The date was February 15, 1983. United Nations ambassador Jeane Kirkpatrick was scheduled to deliver a speech on human rights at Wheeler Auditorium on campus. At the time, Brock was a young reporter for the Daily Californian, and he recalls getting the assignment to cover Kirkpatrick's spiel "quite by chance." As a liberal who decorated his dormitory room with postcards depicting the Reagans as the victims of a nuclear holocaust, Brock didn't consider the speech a juicy assignment. He thought the talk would be a dry academic address from one of the Reagan administration's leading wonks.
It was anything but dry. Protesters repeatedly heckled Kirkpatrick, the architect of President Reagan's anticommunist foreign policy in Central America. According to several news accounts, they shouted "US out of El Salvador," "Genocide in Guatemala," "Forty thousand dead," and for an added touch of disrespect, loudly squeaked air from balloons. Kirkpatrick walked off the stage in frustration, escorted by security guards. Although she soon returned and finished the rest of her speech, Kirkpatrick went on to cancel another Cal appearance scheduled for the next day.
"The scene shook me deeply," Brock recalled in "The Making of a Conservative," a chapter from his new confessional memoir. "Was the harassment of an unpopular speaker the legacy of the Berkeley-campus Free Speech Movement, when students demanded the right to canvass for any and all political causes on the campus's Sproul Plaza? Wasn't free speech a liberal value? How, I wondered, could this thought police call itself liberal? As I raced back to the threadbare offices of the Daily Cal, where we tapped out stories on half-sheets of paper hunched over manual typewriters, my adrenaline was pumping. I knew I had the day's lead story."
There was just one problem with Brock's account of the event he claimed had radically altered his worldview: It wasn't true.
David Brock is a liar. It's one of the few things people of all political persuasions can agree he has told the truth about.
This well-earned reputation for dishonesty notwithstanding, Brock managed to wreak more havoc on American politics in the 1990s than any other journalist. As a reporter for the archconservative Washington Times, and later for the reactionary American Spectator, Brock was a participant in what Hillary Clinton once called the "vast right-wing conspiracy."
Brock's nasty stories for the Spectator earned him his credentials as a right-wing hit man. The victim of his breakthrough character assassination was Anita Hill, the woman who accused then-Supreme Court nominee Clarence Thomas of sexually harassing her when she worked for him at the Equal Employment Opportunity Commission.
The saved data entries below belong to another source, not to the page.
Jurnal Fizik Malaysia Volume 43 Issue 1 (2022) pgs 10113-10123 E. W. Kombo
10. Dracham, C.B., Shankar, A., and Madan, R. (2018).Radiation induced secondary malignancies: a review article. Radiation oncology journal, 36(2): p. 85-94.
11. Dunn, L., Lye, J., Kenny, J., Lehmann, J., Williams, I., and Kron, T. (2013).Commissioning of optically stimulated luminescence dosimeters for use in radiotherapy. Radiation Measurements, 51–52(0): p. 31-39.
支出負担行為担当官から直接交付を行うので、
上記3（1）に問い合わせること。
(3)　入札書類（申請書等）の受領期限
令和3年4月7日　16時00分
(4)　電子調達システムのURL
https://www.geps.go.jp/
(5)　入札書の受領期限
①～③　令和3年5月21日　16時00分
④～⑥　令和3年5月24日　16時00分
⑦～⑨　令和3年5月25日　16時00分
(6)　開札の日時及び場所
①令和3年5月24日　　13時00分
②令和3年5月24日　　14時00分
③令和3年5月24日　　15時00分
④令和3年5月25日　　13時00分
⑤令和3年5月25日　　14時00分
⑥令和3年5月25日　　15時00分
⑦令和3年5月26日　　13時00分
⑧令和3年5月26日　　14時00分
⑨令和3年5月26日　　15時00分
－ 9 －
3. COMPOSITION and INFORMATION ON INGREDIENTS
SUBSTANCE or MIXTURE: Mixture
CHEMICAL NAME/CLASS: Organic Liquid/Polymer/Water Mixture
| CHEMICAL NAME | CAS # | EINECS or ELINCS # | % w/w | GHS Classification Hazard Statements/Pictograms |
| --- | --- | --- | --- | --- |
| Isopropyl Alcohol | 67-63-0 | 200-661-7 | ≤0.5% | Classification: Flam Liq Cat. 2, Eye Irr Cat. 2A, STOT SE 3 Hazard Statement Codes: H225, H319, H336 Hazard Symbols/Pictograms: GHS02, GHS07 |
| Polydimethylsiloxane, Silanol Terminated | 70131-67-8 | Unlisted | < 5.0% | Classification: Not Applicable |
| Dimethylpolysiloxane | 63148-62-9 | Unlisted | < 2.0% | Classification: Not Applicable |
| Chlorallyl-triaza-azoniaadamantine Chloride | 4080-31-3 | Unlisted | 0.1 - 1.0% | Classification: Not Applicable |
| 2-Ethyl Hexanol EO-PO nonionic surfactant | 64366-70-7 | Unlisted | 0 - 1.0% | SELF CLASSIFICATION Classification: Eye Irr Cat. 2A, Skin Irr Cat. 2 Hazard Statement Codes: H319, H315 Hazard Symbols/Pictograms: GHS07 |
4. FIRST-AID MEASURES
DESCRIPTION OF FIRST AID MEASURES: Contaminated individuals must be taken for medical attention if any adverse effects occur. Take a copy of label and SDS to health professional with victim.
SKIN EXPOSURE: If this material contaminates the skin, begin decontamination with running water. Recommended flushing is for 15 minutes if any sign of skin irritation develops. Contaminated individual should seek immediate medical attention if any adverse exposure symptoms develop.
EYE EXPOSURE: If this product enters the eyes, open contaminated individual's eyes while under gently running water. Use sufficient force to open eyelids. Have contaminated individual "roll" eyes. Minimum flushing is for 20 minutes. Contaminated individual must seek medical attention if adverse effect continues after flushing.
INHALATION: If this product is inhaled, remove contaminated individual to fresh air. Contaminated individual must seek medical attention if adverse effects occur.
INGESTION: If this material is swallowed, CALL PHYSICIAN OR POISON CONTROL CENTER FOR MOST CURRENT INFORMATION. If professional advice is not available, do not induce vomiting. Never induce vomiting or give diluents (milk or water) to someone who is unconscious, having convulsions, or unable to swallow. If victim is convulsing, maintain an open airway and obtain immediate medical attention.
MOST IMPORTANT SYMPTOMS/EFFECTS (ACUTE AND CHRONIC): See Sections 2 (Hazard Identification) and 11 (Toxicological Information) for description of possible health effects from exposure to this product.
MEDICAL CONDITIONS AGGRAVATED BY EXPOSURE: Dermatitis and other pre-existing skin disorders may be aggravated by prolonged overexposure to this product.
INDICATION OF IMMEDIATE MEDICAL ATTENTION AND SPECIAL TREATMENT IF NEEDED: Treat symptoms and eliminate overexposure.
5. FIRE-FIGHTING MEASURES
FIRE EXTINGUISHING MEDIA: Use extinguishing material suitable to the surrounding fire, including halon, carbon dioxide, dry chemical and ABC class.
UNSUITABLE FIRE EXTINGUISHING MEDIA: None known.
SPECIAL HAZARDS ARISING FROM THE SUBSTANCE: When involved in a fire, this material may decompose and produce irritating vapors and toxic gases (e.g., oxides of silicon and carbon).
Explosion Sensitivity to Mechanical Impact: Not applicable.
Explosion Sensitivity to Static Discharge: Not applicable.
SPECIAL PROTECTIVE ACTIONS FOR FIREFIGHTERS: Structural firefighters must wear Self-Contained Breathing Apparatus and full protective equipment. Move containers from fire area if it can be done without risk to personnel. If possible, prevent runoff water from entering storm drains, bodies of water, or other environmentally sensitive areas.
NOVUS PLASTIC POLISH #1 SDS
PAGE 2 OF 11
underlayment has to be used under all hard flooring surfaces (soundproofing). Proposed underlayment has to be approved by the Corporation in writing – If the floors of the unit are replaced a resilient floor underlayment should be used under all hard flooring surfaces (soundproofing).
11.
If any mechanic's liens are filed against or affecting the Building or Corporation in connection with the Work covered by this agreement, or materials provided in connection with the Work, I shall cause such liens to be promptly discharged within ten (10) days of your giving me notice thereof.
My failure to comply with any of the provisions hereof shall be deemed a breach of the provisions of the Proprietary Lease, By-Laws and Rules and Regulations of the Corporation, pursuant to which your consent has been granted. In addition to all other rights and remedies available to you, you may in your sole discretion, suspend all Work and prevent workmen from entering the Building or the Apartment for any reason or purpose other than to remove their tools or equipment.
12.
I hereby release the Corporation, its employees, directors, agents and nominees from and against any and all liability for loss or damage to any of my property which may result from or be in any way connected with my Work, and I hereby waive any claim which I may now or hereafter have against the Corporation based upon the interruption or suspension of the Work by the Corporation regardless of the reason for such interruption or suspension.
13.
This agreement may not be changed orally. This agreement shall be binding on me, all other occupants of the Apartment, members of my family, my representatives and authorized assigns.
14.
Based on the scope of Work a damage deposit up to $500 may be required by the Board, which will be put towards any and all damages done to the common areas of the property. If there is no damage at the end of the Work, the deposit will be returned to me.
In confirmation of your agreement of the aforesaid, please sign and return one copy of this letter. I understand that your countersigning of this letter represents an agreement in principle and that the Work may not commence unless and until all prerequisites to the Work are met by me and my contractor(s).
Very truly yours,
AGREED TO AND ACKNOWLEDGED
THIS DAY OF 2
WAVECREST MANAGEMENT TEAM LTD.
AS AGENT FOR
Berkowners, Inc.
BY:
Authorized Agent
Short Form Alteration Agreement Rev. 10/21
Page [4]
Brock's article, "The Real Anita Hill," portrayed Hill as, among other things, "a bit nutty and a bit slutty," although Brock misquotes himself in his book, recalling the line as "a little bit nutty and a little bit slutty." Conservative radio kingpin Rush Limbaugh read excerpts from the story on his nationally syndicated program. Dittoheads gobbled it up. Brock's sensationalistic efforts helped boost the magazine's circulation from 30,000 to 300,000, and the young reporter parlayed his newfound notoriety into a best-selling book, also titled The Real Anita Hill.
Then came the election of Bill Clinton, the first Democrat sent to the White House in more than a decade. Culture warriors such as the mysterious multimillionaire Richard Mellon Scaife made ruining Clinton their top goal. Brock and the Spectator were only too happy to oblige. In December 1993, Brock wrote a lurid tale relying on interviews with four Arkansas state troopers who claimed that their official duties included helping Governor Clinton cheat on his wife. Portions of the article would later be discredited, including a suggestion that Clinton tried to silence a trooper by offering him a federal job. But it was a throwaway line from the piece that had the most lasting impact: Brock quoted a trooper as saying he helped facilitate a hotel encounter for his boss with a woman he only remembered as "Paula." Paula turned out to be Paula Jones, the woman who later filed a lawsuit against the president with the backing of Clinton-hating conservatives. That led to what some have called the "perjury trap," in which Clinton was asked under oath about having sexual relations with Monica Lewinsky. And that, of course, led to Clinton's impeachment by the House of Representatives.
I don't think Brock has told the truth about being a liar yet.